### Exercise brief
Every line from the one containing "711 Brand Cream" to the one containing "Japanese Fried Chicken" in the records below, both included, must be set down exactly, and no other line.
[Materials provided Boundary: Start]
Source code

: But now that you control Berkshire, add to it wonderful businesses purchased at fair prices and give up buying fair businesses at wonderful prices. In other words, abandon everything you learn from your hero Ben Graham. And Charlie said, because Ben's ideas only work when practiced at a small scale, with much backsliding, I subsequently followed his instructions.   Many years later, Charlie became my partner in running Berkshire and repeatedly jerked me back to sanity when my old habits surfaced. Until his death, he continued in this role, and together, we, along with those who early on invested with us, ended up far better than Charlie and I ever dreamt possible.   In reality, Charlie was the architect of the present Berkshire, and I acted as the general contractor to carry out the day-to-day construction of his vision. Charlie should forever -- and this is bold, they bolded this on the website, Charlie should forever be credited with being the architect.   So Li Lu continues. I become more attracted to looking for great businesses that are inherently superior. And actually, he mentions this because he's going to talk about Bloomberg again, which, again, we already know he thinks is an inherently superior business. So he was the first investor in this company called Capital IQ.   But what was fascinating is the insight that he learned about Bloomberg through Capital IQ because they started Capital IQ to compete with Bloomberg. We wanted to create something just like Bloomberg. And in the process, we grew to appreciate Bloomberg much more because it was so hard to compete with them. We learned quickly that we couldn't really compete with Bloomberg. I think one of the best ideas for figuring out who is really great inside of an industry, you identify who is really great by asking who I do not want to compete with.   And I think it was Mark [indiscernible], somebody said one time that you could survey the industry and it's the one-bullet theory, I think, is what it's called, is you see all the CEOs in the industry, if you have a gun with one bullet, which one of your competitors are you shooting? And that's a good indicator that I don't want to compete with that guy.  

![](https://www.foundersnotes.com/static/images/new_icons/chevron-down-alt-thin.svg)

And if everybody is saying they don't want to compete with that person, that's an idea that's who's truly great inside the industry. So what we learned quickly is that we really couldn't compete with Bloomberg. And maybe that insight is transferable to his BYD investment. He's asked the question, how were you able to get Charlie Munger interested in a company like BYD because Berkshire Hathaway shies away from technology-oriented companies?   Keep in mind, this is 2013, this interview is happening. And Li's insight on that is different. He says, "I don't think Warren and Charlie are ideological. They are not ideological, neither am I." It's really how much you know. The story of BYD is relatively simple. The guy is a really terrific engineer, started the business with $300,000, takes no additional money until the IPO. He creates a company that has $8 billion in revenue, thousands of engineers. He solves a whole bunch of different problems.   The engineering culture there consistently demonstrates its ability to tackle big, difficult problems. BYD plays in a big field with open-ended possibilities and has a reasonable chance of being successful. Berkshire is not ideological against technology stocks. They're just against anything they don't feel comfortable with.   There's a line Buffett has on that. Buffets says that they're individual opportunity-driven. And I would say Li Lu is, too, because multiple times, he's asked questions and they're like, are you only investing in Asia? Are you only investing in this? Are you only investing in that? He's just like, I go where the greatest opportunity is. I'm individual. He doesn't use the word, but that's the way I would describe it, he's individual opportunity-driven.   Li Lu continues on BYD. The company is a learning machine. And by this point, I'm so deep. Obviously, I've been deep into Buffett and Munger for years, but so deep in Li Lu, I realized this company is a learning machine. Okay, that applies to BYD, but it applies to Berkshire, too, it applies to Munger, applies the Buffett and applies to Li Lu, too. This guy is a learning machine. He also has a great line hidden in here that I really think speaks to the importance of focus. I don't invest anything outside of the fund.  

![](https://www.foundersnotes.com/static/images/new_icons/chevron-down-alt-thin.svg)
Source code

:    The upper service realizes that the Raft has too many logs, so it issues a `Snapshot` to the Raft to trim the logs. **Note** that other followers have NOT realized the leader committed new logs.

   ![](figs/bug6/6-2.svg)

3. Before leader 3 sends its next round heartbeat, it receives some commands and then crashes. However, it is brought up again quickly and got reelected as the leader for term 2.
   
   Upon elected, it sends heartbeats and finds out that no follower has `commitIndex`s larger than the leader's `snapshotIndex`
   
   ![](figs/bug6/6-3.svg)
[Materials provided Boundary: End]
[Materials provided Boundary: Start]
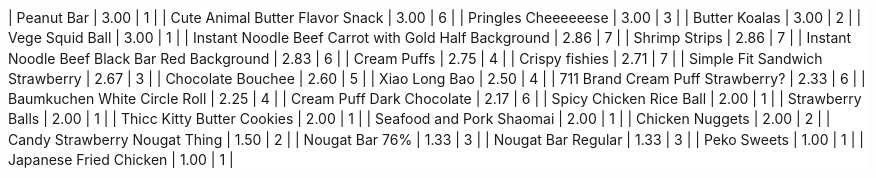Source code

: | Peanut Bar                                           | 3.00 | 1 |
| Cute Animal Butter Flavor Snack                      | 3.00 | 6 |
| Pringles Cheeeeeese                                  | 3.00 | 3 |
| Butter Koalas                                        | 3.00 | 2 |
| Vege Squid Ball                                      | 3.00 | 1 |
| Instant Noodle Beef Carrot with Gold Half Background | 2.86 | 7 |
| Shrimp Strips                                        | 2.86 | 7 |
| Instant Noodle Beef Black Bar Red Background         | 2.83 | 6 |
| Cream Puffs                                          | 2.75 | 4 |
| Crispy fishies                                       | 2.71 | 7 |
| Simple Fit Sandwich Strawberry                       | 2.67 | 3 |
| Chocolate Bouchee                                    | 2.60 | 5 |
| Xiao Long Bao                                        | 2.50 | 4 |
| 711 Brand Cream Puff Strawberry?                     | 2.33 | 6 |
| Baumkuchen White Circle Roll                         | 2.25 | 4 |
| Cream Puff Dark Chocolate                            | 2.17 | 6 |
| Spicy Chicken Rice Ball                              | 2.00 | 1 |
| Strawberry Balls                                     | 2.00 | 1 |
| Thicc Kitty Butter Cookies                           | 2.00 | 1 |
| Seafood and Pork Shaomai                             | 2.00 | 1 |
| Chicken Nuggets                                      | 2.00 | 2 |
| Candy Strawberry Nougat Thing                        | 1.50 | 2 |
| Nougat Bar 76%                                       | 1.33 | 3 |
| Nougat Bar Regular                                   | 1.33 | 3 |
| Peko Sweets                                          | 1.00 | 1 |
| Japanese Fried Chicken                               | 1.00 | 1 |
[Materials provided Boundary: End]
### Solution for this task
| 711 Brand Cream Puff Strawberry?                     | 2.33 | 6 |
| Baumkuchen White Circle Roll                         | 2.25 | 4 |
| Cream Puff Dark Chocolate                            | 2.17 | 6 |
| Spicy Chicken Rice Ball                              | 2.00 | 1 |
| Strawberry Balls                                     | 2.00 | 1 |
| Thicc Kitty Butter Cookies                           | 2.00 | 1 |
| Seafood and Pork Shaomai                             | 2.00 | 1 |
| Chicken Nuggets                                      | 2.00 | 2 |
| Candy Strawberry Nougat Thing                        | 1.50 | 2 |
| Nougat Bar 76%                                       | 1.33 | 3 |
| Nougat Bar Regular                                   | 1.33 | 3 |
| Peko Sweets                                          | 1.00 | 1 |
| Japanese Fried Chicken                               | 1.00 | 1 |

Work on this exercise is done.